=== ASSIGNMENT ===
In the records below, copy the lines verbatim, beginning at the line that contains "### GetEncodingOk" and ending with the line that contains "### SetEncoding".

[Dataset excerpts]
===============

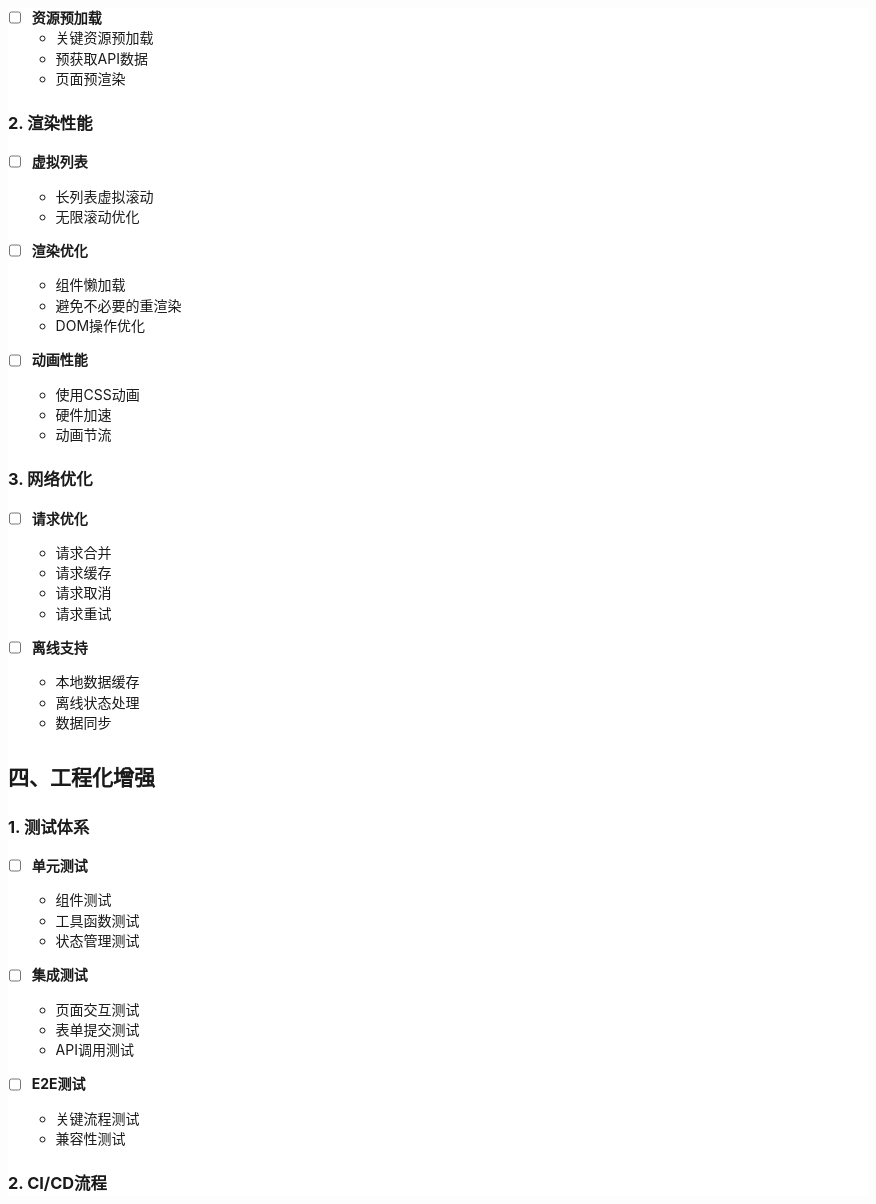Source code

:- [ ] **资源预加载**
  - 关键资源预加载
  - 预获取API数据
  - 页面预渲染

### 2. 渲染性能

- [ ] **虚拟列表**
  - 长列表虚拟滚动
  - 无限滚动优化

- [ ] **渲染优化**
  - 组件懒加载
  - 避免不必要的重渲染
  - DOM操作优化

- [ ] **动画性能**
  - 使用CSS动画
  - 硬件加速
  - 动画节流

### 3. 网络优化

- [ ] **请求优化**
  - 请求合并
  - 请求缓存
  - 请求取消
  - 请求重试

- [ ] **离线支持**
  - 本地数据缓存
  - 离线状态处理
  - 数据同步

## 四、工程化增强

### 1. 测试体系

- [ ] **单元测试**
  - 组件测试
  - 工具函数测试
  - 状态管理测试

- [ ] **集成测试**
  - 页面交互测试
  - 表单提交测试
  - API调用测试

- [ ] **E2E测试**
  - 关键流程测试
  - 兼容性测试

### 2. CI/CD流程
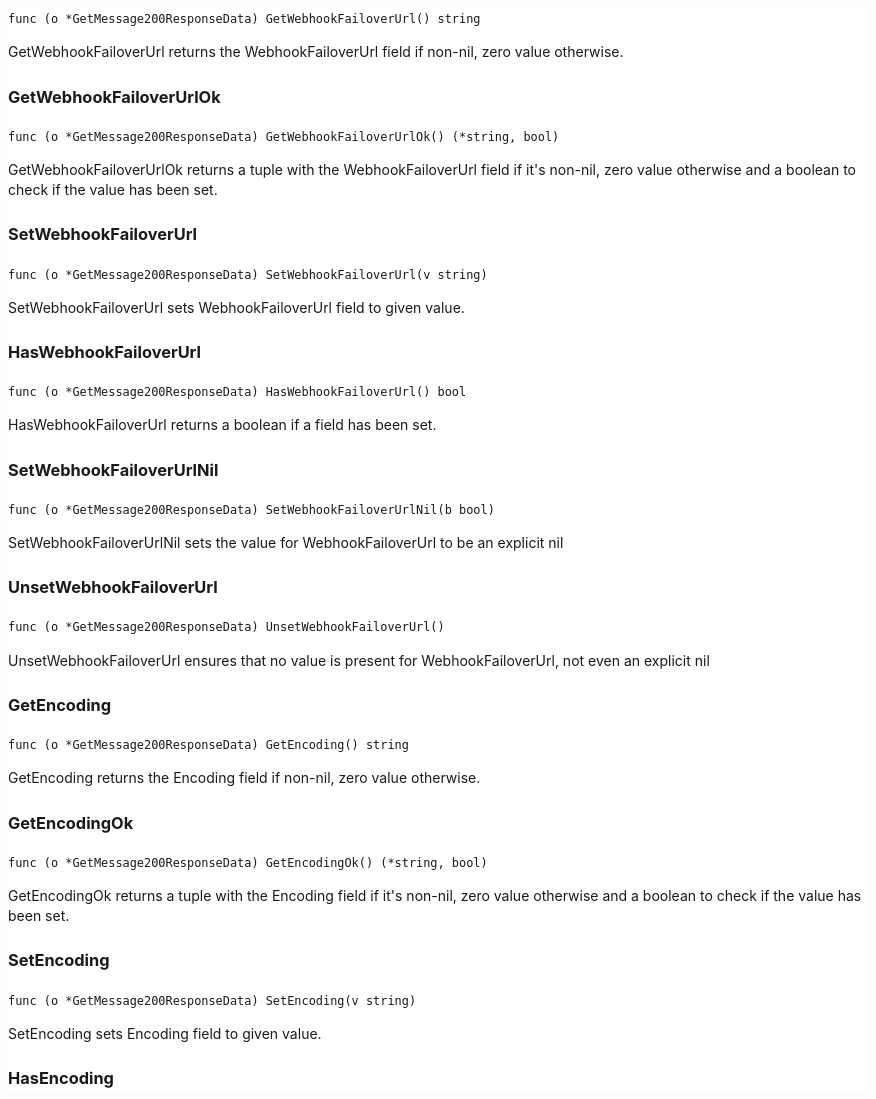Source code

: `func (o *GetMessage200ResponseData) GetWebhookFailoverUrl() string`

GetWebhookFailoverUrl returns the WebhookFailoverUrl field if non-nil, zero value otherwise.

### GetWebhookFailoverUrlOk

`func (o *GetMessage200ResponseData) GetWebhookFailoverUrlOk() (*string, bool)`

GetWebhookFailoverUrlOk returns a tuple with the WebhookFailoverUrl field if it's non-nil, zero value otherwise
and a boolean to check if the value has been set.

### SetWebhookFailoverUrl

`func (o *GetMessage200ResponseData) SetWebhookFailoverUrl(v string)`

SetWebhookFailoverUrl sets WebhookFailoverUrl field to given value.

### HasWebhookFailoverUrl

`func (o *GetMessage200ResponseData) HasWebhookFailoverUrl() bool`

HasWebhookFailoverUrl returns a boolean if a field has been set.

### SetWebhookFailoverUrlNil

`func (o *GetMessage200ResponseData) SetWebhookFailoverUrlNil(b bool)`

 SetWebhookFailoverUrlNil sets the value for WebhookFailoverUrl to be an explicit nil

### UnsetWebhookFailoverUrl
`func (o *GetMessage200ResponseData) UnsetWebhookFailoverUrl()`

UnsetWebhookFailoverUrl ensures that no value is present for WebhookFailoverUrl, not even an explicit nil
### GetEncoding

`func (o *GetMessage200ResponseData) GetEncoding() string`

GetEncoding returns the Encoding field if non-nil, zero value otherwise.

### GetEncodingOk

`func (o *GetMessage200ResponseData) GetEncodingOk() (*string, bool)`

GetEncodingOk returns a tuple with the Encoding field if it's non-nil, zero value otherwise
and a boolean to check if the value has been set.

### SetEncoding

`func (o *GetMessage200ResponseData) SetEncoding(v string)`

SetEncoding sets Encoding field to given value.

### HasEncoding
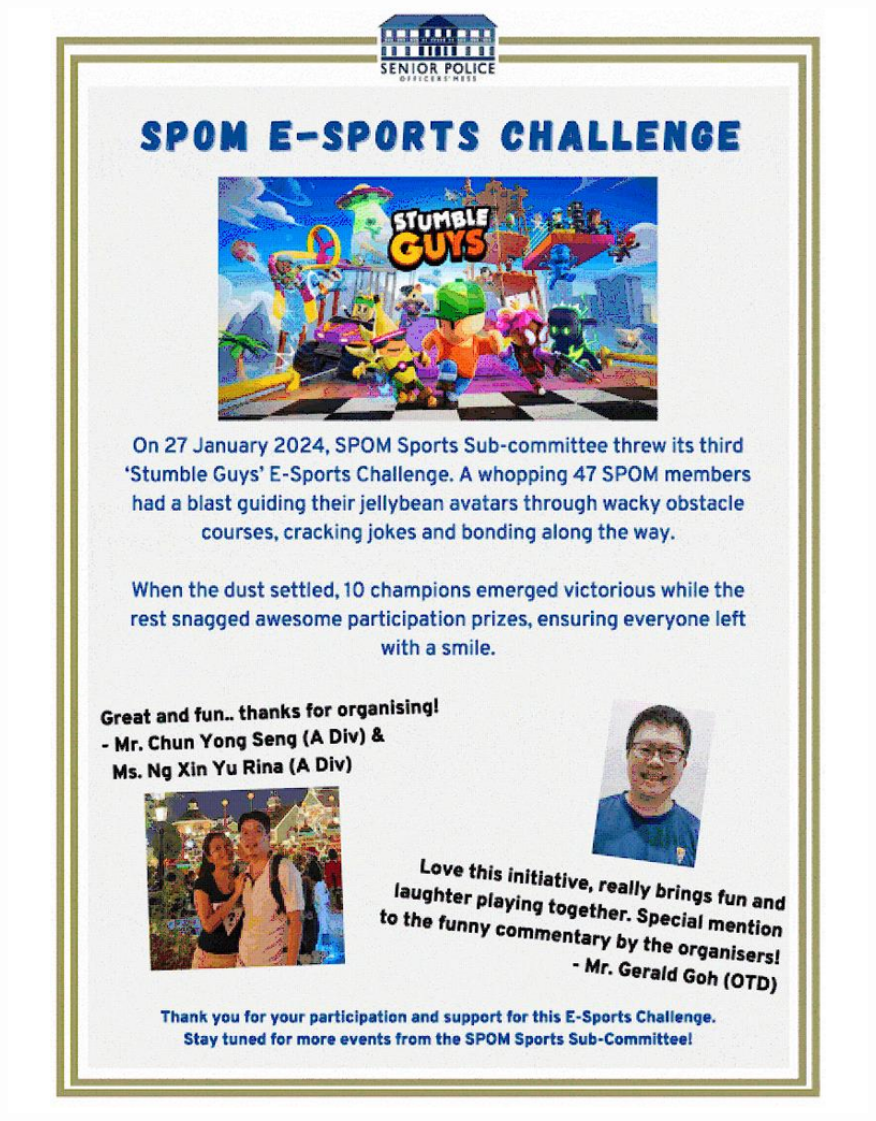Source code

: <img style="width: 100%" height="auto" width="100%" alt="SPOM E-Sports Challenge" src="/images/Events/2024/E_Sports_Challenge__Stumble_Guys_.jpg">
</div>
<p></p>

===============

=== PROBLEM SOLUTION ===
### GetEncodingOk

`func (o *GetMessage200ResponseData) GetEncodingOk() (*string, bool)`

GetEncodingOk returns a tuple with the Encoding field if it's non-nil, zero value otherwise
and a boolean to check if the value has been set.

### SetEncoding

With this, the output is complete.